◆ Selected extract
# Appointment to Seminary



## Theognome (Oct 20, 2008)

A question: Are there seminaries that require sponsorship from a governing church body before being admitted?

I ask this because, both in the OPC and URCNA, I've heard a number of students from MARS and WTS(CA) preach (or exhort, however you wanna label it). In many cases, the students, while obviously inexperienced, none the less demonstrate a gift- if not calling- to preaching. Others seemed like they'd have more success if they herded cats.

I do know that not all seminary students attend for the purpose of a career in the pulpit- many study for academic careers, personal reasons and whatnot. But I recall one young man I chatted with a while back who said that he was attending the seminary because after his BA, it was a path that would get him a good paying job with decent security and benefits. This rubbed my fur the wrong way. I asked him if his 'calling' to be a pastor was attested to or confirmed by the elders of his church, and his reply was just a blank stare, followed by, "What would they have to do with it?"

What would they have to do with it? Should they have something to do with it?

Theognome


----------



## N. Eshelman (Oct 20, 2008)

Puritan Seminary does not require you to be a student under care of your presbytery (or session or ___insert government word here___).

Of course, if you are being sent out to preach, it is understood that you must follow the polity of your denomination or church. 

I know men who are in seminary for personal enrichment. Some are ruling elders, some just love Jesus and want to know about him more. Personally, I do not think these students should take homiletics courses- but that is just MHO.


----------



## Blue Tick (Oct 20, 2008)

In order to be a student and get accepted at Greenville Theological Seminary a potential student must be under care of his Presbytery.


----------



## larryjf (Oct 20, 2008)

At The North American Reformed Seminary prospective students are required to have a recommendation from a local church officer.


----------



## Zenas (Oct 20, 2008)

If I were to go, I would go for personal study. 

That aside, the church that would call the gentleman you described probably deserves him.


----------



## DMcFadden (Oct 21, 2008)

Bill, it is a mixed bag. Some seminaries require it, all should do so. After examining between 450-500 candidates for ordination over the last three decades, I will tesitfy that you can sure see the ones for whom the local church was significantly involved in identifying, supporting, and nurturing their sense of call and those who are more or less free lancers.


----------



## R. Scott Clark (Oct 21, 2008)

At WSC students are required to provide an academic and ecclesiastical reference for admission. Students need not be under care because not all are in the MDiv and not all MDiv students are necessarily ready to be in Reformed pulpits. 

In the case of a student who spoke thus, you should call his seminary and talk to his faculty advisor or dean of students. The should know about his immaturity. Preaching is a sacred calling and not just some job to be filled. Further, this boy (and I used that term deliberately) clearly knows nothing about the reality of ministerial life! You would also do well to call his consistory/session and let them know about his immaturity. 

Congregations who invite students to fill their pulpits to exhort have a duty to be sure that the students they invite are ready for that responsibility, that the student being invited been licensed by a classis or a congregation or a Presbytery (and thus, is under care). They would also do well to speak to his teachers before unleashing him on a congregation. I do occasionally get such calls but not very often.

Chart analysis data
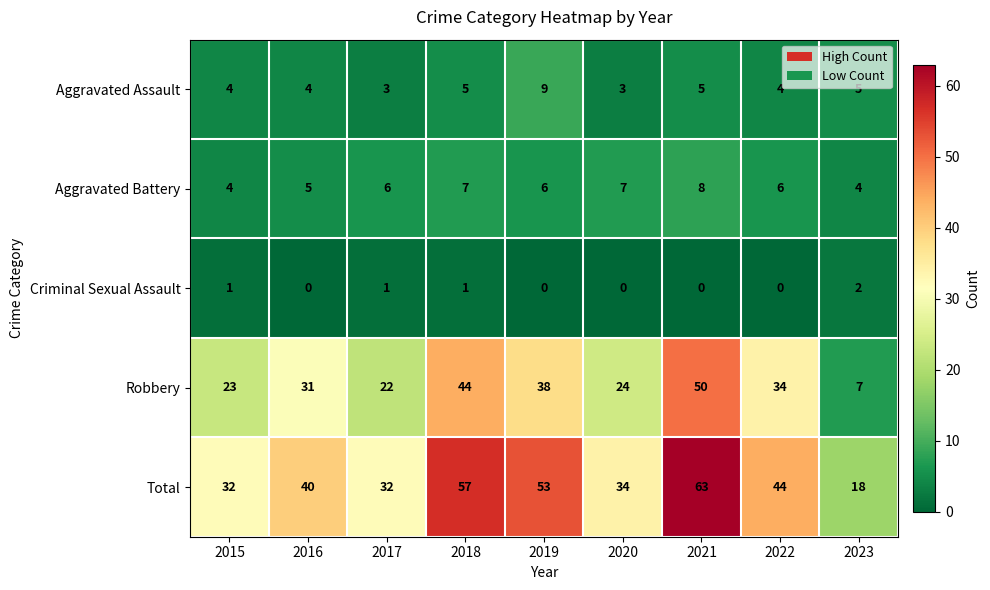

Which series has the largest total across all categories?

Total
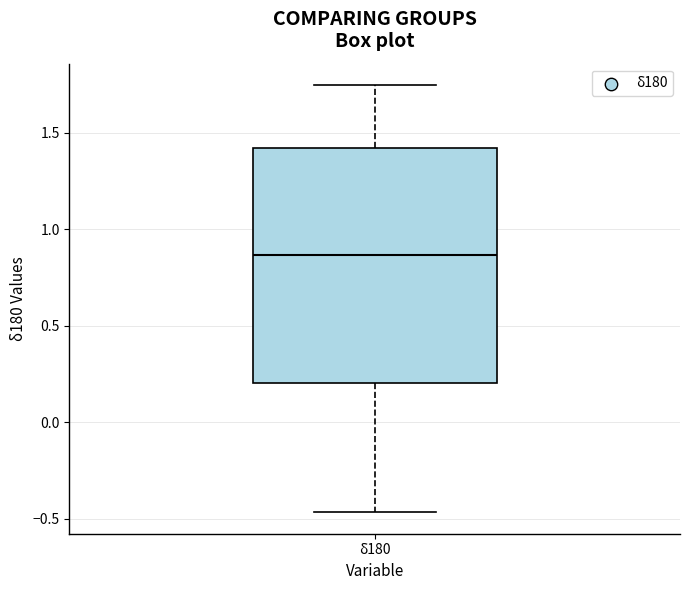

Where is the lower edge of the box for δ180 on the y-axis? The values are not printed on the chart, so give them approximately, as read against the axis.

0.20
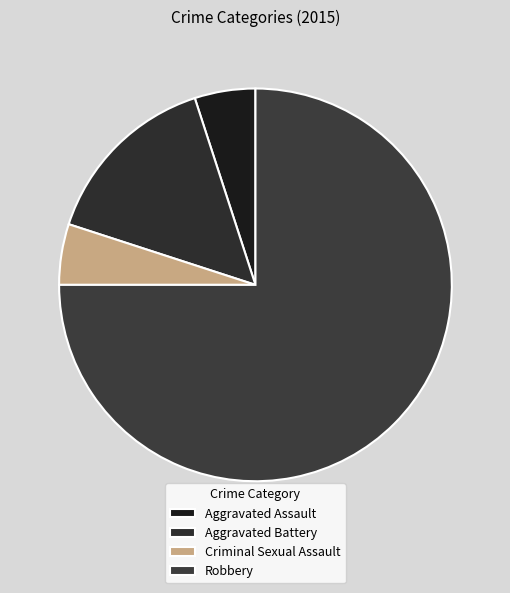

Which category has the biggest portion of the pie?

Robbery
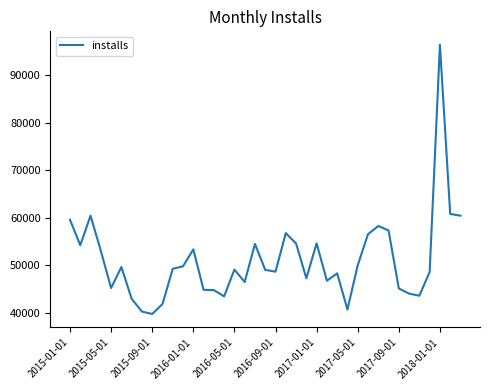

What is the greatest value displayed?

96344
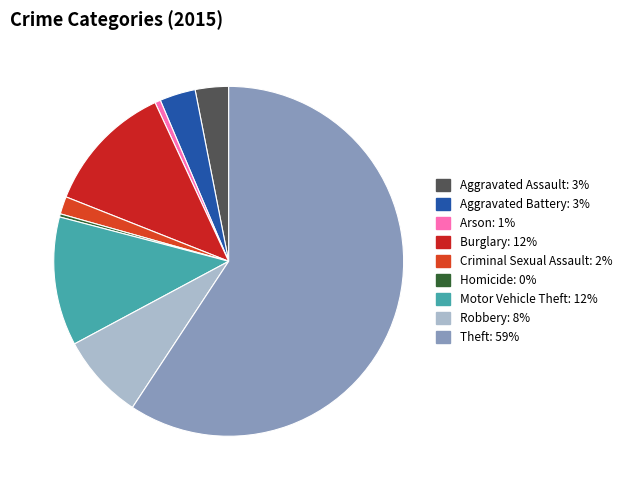

What percentage is the Robbery slice, to the nearest percent?

8%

◆ Using the information
A) Transcribe the passage from the forum thread about seminary admission, starting at the words "Bill, it is" and ending after the words "Clark (Oct 21, 2008)".
B) From the chart analysis entries, restate word for word the lines starting with the one that contains "What is the greatest value displayed?" and running through the last line of the entries, leaving out the pictures.

◆ Task answers
A)
Bill, it is a mixed bag. Some seminaries require it, all should do so. After examining between 450-500 candidates for ordination over the last three decades, I will tesitfy that you can sure see the ones for whom the local church was significantly involved in identifying, supporting, and nurturing their sense of call and those who are more or less free lancers.


----------



## R. Scott Clark (Oct 21, 2008)

B)
What is the greatest value displayed?

96344

What percentage is the Robbery slice, to the nearest percent?

8%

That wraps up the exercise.